Western Choke Cherry (Prunus demissa) grows from the Rocky Mountains to the Pacific in the United States. It is often regarded as the western form of choke cherry, but it has more palatable fruit, and trees are a little larger, while trunks are so crooked that no user of wood cares to have anything to do with them. The wood is weak, but is hard and heavy.
Bitter Cherry (Prunus emarginata) belongs to the far West, and is found from British Columbia to southern California. In size it ranges from a low shrub to a tree a foot in diameter and forty feet high. The largest sizes are found in western Washington and Oregon. The wood is soft and brittle, brown streaked with green. It is not known that any attempt has been made to put the wood of this tree to any useful purpose. The bark and the leaves are exceedingly bitter. Fruit ripens from June to August, depending on region and elevation, and it is from one-fourth to one-half inch in diameter, black, and intensely bitter.

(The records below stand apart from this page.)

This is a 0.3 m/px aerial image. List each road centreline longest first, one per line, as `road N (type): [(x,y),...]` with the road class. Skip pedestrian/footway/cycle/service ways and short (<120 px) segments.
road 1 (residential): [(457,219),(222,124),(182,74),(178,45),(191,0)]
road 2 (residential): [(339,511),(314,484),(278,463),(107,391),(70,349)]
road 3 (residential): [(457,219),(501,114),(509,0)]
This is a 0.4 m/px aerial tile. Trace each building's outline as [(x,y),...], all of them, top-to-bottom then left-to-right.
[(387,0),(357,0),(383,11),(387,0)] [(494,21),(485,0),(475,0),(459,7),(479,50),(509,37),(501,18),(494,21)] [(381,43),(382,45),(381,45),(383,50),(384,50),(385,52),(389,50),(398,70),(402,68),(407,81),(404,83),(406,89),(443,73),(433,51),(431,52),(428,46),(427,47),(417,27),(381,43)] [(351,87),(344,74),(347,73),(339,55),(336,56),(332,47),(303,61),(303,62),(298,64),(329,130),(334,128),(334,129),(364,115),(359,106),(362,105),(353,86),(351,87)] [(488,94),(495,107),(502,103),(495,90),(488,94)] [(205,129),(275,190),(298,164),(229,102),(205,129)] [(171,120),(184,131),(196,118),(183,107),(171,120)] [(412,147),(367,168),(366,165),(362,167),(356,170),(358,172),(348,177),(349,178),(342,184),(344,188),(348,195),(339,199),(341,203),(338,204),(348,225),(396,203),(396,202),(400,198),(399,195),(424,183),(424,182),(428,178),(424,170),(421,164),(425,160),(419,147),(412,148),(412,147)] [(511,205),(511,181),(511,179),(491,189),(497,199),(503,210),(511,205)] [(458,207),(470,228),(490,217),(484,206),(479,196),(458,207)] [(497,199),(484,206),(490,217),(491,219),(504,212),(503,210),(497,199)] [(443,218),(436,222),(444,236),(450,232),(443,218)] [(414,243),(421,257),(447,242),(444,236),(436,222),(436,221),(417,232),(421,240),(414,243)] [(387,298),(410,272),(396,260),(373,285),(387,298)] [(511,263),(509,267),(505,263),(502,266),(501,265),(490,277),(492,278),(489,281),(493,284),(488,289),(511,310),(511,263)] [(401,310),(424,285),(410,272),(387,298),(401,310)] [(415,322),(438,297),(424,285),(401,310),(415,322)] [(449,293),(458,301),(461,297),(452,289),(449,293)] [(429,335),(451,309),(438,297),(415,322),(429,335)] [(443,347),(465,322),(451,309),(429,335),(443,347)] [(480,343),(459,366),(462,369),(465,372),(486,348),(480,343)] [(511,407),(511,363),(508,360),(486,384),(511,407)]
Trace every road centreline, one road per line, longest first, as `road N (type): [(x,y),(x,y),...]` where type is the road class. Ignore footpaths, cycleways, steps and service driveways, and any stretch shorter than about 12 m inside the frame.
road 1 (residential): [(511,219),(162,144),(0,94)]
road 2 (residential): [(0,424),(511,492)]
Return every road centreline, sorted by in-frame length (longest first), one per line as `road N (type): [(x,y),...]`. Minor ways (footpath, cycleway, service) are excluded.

Hollyleaf Cherry (Prunus ilicifolia) is a California species growing in the bottoms of canyons from San Francisco bay to the Mexican line. It is rarely more than thirty feet high, but has a large trunk, sometimes two feet in diameter. The wood is heavy, hard, and strong, and it ought to be valuable in the manufacture of small articles, but fuel is the only use reported for it. The fruit is insipid, and ripens late in autumn. The foliage is much admired and has led to the planting of the species for ornamental purposes.